[Отрывок]:
Но сквозь мутное окно они видели Пришествие Христа.

“Потомки Каина” Николая Гумилева — это, может, уже мир, запечатанный Божией слезой.

Он не солгал нам, дух печально-строгий,
Принявший имя утренней звезды,
Когда сказал: “Не бойтесь вышней мзды,
Вкусите плод и будете как боги”.

Для юношей открылись все дороги,
Для старцев — все запретные труды,
Для девушек — янтарные плоды
И белые, как снег, единороги.

Но почему мы клонимся без сил,
Нам кажется, что кто-то нас забыл,
Нам ясен ужас древнего соблазна,

Когда случайно чья-нибудь рука
Две жердочки, две травки, два древка
Соединит на миг крестообразно?

Наши небесные окна для них недоступны. Лишь тени нашего мира сквозь муть, искаженные, иногда сказочно прекрасные, часто чудовищно смешные, видятся им за положенными им пределами и границами. Но они видят нас всех, предков и потомков, невидимые для нас. Мы обступаем их свернутый мир, в котором они знают о нас так же, как знают и о Христе, — без ожидания благодати, без ощущения милости. У них есть лишь знание — без причастности. Образы толпятся вокруг них, встречаясь вопреки нашим времени и пространству. Наш мир — их калейдоскоп. Детская игрушка. Нам смутно и глухо было сказано о них, и мы беспечно забыли и не вспоминали. Для нас нет их мира, закрытого (сокрытого) нашим отражением. Почему же мы тогда вдруг начали вспоминать о нем все чаще и чаще? Откуда нам знать о нем, замкнутом в себе? Замкнутом отражением?

И тут возникает неверная, невероятная, невозможная догадка. А что, если они — это мы?

[Задание 1]: Воспроизведите без изменений часть отрывка, начиная со слов «Для юношей открылись» и заканчивая словами «на миг крестообразно?».
[Задание 2]: Передайте суть отрывка в двух предложениях.

[Предоставленные записи]:
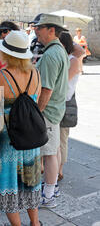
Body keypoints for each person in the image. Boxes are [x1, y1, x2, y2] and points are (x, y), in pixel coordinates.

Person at [0, 30, 42, 226]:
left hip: (7, 139)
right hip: (31, 137)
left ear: (6, 54)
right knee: (30, 180)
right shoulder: (36, 74)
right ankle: (35, 224)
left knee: (9, 182)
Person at [34, 14, 69, 208]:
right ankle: (51, 188)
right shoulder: (58, 50)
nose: (36, 31)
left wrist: (37, 113)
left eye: (40, 28)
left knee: (48, 154)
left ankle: (48, 195)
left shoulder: (51, 54)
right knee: (53, 151)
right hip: (55, 110)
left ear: (52, 30)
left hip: (47, 112)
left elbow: (46, 90)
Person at [58, 32, 81, 182]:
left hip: (65, 102)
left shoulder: (72, 60)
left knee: (62, 139)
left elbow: (63, 81)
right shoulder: (64, 58)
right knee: (55, 138)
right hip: (58, 101)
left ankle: (59, 169)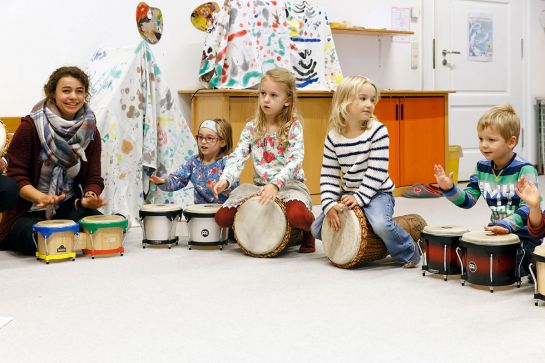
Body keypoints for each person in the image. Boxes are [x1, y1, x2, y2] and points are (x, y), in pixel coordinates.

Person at [310, 75, 420, 267]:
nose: (369, 104)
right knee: (317, 228)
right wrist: (328, 204)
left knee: (381, 225)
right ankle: (377, 235)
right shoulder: (333, 137)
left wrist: (360, 198)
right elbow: (328, 174)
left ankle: (409, 251)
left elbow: (376, 172)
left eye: (372, 100)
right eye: (363, 99)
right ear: (344, 102)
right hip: (349, 193)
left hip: (377, 192)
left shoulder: (377, 131)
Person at [0, 66, 105, 255]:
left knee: (104, 230)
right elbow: (16, 176)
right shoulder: (30, 127)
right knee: (32, 238)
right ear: (53, 93)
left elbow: (94, 177)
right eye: (66, 91)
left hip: (69, 205)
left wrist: (90, 197)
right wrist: (42, 198)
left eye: (79, 91)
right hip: (30, 209)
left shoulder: (90, 130)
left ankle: (67, 234)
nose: (73, 97)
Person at [212, 67, 316, 253]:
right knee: (222, 218)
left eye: (273, 95)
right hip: (260, 186)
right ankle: (270, 227)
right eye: (263, 93)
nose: (266, 99)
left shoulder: (293, 127)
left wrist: (276, 185)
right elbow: (238, 155)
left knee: (298, 216)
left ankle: (307, 232)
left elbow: (295, 160)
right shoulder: (252, 127)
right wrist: (225, 179)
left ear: (287, 100)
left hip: (289, 185)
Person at [434, 104, 542, 276]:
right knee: (472, 263)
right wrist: (449, 189)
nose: (484, 145)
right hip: (496, 230)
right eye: (481, 139)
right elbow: (468, 200)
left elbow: (528, 207)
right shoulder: (481, 168)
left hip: (525, 234)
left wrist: (506, 225)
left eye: (491, 140)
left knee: (522, 271)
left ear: (511, 142)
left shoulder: (525, 170)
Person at [150, 118, 236, 204]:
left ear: (222, 142)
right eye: (200, 137)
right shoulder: (194, 162)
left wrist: (222, 185)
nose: (203, 141)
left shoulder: (227, 162)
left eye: (209, 138)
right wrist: (162, 182)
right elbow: (178, 179)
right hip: (200, 213)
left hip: (224, 211)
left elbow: (233, 182)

[Результат 1]:
Для юношей открылись все дороги,
Для старцев — все запретные труды,
Для девушек — янтарные плоды
И белые, как снег, единороги.

Но почему мы клонимся без сил,
Нам кажется, что кто-то нас забыл,
Нам ясен ужас древнего соблазна,

Когда случайно чья-нибудь рука
Две жердочки, две травки, два древка
Соединит на миг крестообразно?

[Результат 2]: В отрывке приводятся стихи Николая Гумилева «Потомки Каина», где дух, принявший имя утренней звезды, обещает людям, что они будут как боги, а затем описывается мир, для которого наши небесные окна недоступны и обитатели которого видят лишь искаженные тени нашего мира и знают о нас и о Христе без ожидания благодати. Завершается отрывок невероятной догадкой: а что, если они — это мы?